The Simon and Jo Film Show: 18/07/2010

This week on the Simon & Jo Film Show the dream is real. Simon has seen Inception and shares his opinions on the latest cerebral blockbuster from Christopher Nolan, without giving any plot details away. Truly he is skilled. There's plenty of new news to enjoy, including details of a couple of Hollywood marriages and the latest casting speculation from the land of Marvel where Hulk is once again surrounded by controversy. Jolly stuff.

As a special post birthday present to Simon Jo watched Jurassic Park. He offers a different perspective on the dino classic, as well as some choice words on Oscar winner Michael Clayton. They both have views on the new releases and London Box Office, as well as discussing the lengths Adrien Brody went to for the new Predators film. Crikey.

There's a shout out for She Blogged by Night, a fantastic blog currently featuring a timely Nolathon but spoiler alert. There are spoilers within.

The trailers they chat about are; It's Kind of a Funny Story & Due Date, Devil, Biutiful. The music this week is from Inception which Jo should have seen by next week. He's so behind the times!

Any feedback, aggressive or otherwise, can be sent here.

Large Association of Movie Blogs


  1. I must stand up for Michael Clayton. Simon, if you haven't seen it, do check it out for yourself. I thought it a very deserving Best Pic candidate, and one that improves with each viewing. It's not a terribly impactful film, but it's full of great acting and solid writing and direction by Tony Gilroy. It lacks flash, so don't go looking for sizzle - it can be a bit introspective at times, but it's still a timely, well-made drama with a terrific cast. Boo to you, Jo!

    In fact, it's not so relevant to that film, but do I detect an anti-American bias from Mr. Jo? Seems like every week that you guys'll be talking about an upcoming release and Jo will shun it for seeming "too American" or something (off the top of my head, Please Give, maybe The Kids Are All Right).

  2. How rude!

    My criticism of Michael Clayton is based on the fact that the direction and acting is solid but it ain't nothing special. Given the cast and Oscar nods it should be so much more. The story is pretty boring and even predictable, despite a couple of sparks (Wilkinson is great, Clooney generally) it fails to ignite.
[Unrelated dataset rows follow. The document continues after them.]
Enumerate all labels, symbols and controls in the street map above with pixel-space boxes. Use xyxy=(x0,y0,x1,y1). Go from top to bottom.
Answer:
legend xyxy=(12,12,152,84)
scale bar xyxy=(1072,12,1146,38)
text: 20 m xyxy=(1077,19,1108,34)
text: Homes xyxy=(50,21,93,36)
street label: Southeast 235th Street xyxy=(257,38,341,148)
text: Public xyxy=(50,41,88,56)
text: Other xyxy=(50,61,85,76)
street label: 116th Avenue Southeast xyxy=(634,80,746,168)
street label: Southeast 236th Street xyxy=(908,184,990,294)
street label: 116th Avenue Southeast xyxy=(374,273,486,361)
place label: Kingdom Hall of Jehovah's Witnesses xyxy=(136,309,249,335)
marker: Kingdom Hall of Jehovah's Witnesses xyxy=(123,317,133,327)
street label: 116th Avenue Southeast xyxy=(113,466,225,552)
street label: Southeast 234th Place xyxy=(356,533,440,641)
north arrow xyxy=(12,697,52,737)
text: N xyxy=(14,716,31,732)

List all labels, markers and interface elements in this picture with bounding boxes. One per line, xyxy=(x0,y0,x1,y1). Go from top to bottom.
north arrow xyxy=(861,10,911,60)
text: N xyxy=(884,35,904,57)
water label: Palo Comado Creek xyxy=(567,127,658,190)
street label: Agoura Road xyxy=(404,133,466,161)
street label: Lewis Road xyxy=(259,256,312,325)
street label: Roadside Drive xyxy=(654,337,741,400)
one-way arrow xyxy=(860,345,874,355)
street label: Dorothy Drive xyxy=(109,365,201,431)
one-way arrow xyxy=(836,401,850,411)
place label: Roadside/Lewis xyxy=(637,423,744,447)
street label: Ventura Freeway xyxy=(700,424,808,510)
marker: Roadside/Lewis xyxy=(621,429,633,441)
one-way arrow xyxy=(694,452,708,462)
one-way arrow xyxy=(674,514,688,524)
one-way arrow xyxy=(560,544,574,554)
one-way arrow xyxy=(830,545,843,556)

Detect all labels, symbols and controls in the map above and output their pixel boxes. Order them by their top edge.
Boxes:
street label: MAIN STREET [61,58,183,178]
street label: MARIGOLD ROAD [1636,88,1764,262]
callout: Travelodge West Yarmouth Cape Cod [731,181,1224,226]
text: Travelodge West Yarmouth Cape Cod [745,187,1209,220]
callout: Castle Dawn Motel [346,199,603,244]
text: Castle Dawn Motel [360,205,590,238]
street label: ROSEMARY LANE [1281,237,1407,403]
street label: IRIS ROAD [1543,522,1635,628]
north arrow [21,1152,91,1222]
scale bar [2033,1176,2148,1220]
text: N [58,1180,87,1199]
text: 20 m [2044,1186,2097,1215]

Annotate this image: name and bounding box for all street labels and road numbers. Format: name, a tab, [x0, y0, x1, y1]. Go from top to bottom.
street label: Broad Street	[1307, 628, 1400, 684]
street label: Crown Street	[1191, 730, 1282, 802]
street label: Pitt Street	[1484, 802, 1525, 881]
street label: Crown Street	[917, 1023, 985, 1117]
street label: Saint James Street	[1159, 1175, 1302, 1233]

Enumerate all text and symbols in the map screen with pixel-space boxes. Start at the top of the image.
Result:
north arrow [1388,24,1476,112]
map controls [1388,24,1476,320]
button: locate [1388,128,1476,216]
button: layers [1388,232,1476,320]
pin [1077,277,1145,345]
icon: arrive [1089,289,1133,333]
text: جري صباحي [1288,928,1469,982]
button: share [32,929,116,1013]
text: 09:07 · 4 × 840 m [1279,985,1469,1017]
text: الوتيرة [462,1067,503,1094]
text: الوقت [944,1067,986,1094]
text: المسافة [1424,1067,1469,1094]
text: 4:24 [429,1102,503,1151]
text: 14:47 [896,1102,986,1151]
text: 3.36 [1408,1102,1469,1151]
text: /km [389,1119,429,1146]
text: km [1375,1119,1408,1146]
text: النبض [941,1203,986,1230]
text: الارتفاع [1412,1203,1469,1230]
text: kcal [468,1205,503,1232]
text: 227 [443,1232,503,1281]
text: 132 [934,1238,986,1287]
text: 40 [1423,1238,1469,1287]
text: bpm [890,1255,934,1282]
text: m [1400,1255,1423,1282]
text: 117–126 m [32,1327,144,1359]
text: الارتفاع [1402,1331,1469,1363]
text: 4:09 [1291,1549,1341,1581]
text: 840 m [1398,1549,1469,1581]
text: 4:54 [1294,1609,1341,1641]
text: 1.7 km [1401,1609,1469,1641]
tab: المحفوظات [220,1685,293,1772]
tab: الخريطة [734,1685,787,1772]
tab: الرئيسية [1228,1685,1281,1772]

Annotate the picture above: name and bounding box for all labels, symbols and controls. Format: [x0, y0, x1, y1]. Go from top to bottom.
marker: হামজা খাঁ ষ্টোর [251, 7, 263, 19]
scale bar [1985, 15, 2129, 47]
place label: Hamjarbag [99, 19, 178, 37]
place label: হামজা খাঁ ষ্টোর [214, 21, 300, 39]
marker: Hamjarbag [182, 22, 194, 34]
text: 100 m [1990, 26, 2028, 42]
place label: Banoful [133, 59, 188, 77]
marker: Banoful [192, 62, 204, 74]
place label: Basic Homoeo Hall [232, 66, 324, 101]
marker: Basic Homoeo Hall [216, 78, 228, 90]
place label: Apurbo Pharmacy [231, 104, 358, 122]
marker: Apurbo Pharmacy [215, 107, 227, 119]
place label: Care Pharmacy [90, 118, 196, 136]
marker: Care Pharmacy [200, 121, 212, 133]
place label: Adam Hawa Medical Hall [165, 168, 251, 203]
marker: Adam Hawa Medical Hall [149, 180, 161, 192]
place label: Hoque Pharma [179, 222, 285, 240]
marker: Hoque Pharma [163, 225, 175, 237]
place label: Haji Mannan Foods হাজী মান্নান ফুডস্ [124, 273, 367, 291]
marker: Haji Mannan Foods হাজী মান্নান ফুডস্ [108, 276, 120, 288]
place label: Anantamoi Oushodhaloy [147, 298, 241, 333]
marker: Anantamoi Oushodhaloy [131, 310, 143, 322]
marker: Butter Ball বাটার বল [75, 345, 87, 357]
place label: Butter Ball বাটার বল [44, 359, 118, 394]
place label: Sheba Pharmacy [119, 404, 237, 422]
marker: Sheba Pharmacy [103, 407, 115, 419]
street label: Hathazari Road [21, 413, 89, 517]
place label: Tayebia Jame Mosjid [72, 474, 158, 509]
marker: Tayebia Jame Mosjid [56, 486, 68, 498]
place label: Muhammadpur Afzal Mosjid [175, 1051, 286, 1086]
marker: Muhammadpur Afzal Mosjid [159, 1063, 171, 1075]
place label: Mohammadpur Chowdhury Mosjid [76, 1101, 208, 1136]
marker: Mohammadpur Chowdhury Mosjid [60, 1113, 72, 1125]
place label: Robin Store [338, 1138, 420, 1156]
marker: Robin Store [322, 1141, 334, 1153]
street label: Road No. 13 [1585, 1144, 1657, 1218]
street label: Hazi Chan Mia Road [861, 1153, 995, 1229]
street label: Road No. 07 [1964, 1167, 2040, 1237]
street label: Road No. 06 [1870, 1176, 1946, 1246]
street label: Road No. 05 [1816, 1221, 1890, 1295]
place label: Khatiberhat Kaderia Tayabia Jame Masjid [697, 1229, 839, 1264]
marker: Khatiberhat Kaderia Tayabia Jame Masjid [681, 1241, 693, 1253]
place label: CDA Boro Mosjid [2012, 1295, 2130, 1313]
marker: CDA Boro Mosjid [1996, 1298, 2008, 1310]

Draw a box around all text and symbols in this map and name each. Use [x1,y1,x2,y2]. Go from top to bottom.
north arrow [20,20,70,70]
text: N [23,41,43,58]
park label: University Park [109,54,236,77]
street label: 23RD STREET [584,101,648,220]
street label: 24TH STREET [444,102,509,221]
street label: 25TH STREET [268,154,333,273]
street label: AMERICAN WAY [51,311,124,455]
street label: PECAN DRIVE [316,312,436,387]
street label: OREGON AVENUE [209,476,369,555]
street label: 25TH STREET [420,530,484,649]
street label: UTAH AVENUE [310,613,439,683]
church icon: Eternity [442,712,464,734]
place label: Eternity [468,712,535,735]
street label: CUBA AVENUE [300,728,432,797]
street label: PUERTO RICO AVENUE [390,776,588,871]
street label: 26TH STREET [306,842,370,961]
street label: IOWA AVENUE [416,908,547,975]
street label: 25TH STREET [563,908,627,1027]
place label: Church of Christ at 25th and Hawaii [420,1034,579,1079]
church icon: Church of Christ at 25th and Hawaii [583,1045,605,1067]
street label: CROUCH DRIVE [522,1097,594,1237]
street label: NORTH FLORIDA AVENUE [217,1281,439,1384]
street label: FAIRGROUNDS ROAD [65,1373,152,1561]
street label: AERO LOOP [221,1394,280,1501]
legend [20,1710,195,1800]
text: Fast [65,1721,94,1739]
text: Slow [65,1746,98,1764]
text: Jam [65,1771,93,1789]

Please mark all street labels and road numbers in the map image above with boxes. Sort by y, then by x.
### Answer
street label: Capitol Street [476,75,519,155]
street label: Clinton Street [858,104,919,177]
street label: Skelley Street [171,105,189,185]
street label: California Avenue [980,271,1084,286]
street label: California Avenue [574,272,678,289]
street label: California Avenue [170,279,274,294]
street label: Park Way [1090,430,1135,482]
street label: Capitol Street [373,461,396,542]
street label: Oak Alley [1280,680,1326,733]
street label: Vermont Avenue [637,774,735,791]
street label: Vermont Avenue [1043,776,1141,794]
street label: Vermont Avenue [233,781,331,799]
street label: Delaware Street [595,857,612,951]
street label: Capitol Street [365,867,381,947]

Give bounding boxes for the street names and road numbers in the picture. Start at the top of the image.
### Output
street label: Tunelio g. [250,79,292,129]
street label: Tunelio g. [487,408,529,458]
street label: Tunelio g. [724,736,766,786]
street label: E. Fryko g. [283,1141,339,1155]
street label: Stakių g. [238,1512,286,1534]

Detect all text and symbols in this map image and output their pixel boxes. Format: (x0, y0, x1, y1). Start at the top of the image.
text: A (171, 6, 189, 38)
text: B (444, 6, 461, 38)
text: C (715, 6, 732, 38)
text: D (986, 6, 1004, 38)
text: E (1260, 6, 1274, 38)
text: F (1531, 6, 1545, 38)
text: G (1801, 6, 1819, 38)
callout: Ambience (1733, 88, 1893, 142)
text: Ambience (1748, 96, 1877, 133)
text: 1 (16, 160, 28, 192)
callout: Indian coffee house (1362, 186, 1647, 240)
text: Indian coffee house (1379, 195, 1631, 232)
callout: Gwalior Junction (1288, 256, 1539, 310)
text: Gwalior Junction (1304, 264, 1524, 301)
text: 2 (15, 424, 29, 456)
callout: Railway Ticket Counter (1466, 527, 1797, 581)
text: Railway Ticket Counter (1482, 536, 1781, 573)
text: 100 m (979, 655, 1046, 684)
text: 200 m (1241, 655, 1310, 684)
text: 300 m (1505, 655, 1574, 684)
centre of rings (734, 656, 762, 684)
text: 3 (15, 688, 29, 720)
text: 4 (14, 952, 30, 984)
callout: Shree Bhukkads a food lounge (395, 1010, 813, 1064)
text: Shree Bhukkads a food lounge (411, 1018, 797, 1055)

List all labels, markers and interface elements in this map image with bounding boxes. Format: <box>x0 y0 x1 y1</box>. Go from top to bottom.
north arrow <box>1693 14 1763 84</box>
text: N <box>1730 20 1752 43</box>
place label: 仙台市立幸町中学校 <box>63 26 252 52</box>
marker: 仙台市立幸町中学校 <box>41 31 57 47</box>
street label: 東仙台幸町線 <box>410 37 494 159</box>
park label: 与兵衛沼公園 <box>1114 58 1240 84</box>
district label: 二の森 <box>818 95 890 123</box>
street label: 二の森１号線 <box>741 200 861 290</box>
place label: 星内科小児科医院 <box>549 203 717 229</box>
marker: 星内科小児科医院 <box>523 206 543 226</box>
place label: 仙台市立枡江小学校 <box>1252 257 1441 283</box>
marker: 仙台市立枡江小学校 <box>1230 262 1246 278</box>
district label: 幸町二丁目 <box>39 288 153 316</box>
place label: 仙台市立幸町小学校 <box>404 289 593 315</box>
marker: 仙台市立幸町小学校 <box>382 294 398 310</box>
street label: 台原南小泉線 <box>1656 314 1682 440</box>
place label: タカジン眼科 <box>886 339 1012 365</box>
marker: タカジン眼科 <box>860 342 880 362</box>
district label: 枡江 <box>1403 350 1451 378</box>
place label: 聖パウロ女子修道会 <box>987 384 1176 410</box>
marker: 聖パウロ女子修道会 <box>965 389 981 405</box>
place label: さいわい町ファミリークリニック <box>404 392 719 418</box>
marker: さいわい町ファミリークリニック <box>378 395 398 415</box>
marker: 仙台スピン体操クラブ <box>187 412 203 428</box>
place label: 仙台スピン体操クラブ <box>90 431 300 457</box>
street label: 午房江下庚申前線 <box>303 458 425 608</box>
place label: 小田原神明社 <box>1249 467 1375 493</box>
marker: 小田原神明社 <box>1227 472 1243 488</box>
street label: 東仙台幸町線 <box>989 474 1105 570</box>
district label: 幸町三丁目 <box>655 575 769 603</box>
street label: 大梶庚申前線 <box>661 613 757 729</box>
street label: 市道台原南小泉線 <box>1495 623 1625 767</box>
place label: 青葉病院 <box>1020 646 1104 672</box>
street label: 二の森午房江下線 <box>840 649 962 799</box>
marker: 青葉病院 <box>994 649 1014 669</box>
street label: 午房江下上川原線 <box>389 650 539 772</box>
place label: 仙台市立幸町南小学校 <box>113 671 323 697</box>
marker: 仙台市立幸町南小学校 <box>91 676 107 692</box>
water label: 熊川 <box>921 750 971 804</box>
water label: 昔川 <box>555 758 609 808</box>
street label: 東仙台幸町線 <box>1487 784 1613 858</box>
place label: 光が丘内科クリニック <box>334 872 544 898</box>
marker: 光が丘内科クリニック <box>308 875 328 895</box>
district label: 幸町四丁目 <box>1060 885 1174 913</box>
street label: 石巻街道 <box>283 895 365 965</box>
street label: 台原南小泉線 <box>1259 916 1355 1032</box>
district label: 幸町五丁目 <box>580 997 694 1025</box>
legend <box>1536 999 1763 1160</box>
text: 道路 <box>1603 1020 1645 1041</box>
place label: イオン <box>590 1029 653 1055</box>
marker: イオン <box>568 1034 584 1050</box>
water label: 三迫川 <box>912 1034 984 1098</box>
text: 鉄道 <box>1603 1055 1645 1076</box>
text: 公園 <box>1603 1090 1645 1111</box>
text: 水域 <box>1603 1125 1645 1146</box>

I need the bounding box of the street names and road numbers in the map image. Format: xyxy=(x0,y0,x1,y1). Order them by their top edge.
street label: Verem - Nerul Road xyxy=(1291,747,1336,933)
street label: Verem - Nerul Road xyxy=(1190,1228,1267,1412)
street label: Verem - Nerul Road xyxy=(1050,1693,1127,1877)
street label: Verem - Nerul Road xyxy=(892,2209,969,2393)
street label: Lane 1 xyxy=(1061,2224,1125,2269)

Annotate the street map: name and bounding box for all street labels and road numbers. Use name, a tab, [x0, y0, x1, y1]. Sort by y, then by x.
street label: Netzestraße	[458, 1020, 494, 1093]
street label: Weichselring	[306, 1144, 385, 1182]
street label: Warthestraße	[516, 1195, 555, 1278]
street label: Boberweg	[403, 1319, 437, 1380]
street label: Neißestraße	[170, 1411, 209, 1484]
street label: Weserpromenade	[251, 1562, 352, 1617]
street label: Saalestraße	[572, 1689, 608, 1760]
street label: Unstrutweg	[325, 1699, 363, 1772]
    As for Anti Americanism sir, I do wish you'd look at the bigger picture. Indeed I dismiss bunkum like Twilight, A Team, etc on a regular basis, it's true and I can't deny it. It's just because there are so many US releases most of the year that it's easy to pick up on criticism of most of them without much just cause. However 8 of my top ten films of the year thus far have a least a little American in them. Unfortunately Please Give and The Kids Are Alright suffer from looking pretty average amidst the torrent of US indie releases.

    Do I have to apologise for supporting French films? I hope you choke on your Freedom fries!

  3. How rude!

    Well, we can agree to disagree on Clayton.

    As for the anti-American thing (which is a bit tongue-in-cheek), I should be more specific. Bag on Twilight and The A-Team all you want. My criticism comes from when you use the reasoning of a film as "looking too American" as a basis for not seeing it, as though there are some sensibilities at play within the film that you wouldn't understand or something or that it's aimed so directly at Americans as to potentially alienate you.